Dataset entries:
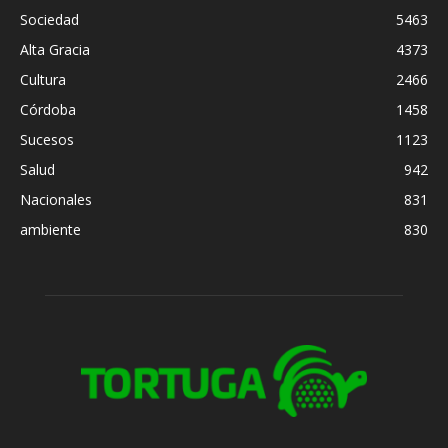
Sociedad
5463
Alta Gracia
4373
Cultura
2466
Córdoba
1458
Sucesos
1123
Salud
942
Nacionales
831
ambiente
830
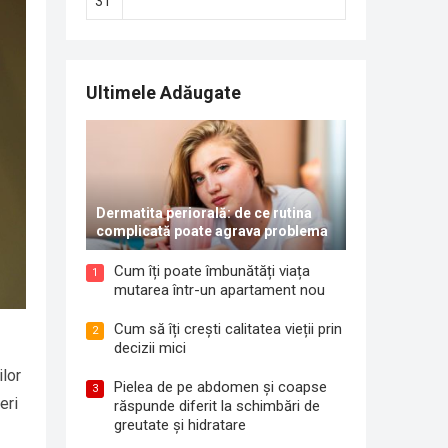
31
Ultimele Adăugate
Dermatita periorală: de ce rutina
complicată poate agrava problema
Cum îți poate îmbunătăți viața
1
mutarea într-un apartament nou
Cum să îți crești calitatea vieții prin
2
ă
decizii mici
ilor
Pielea de pe abdomen și coapse
3
eri
răspunde diferit la schimbări de
greutate și hidratare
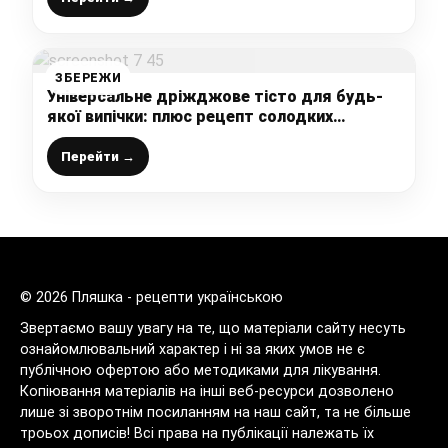
ЗБЕРЕЖИ
Універсальне дріжджове тісто для будь-
якої випічки: плюс рецепт солодких
пиріжків зі щавлем
Перейти →
© 2026 Пляшка - рецепти українською
Звертаємо вашу увагу на те, що матеріали сайту несуть
ознайомлювальний характер і ні за яких умов не є
публічною офертою або методиками для лікування.
Копіювання матеріалів на інші веб-ресурси дозволено
лише зі зворотнім посиланням на наш сайт, та не більше
троьох дописів! Всі права на публікації належать їх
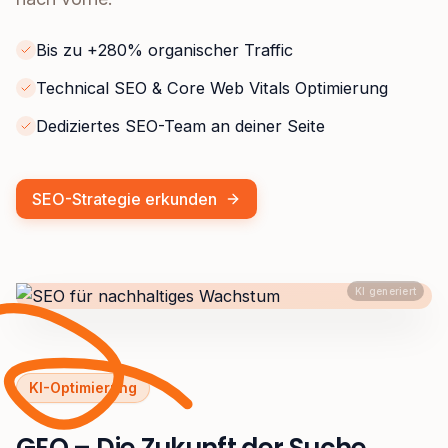
Bis zu +280% organischer Traffic
Technical SEO & Core Web Vitals Optimierung
Dediziertes SEO-Team an deiner Seite
SEO-Strategie erkunden
KI generiert
KI-Optimierung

EXERCISE -
Please collect every line in the material above that contains the string "Optimierung".

TASK RESULT -
Technical SEO & Core Web Vitals Optimierung
KI-Optimierung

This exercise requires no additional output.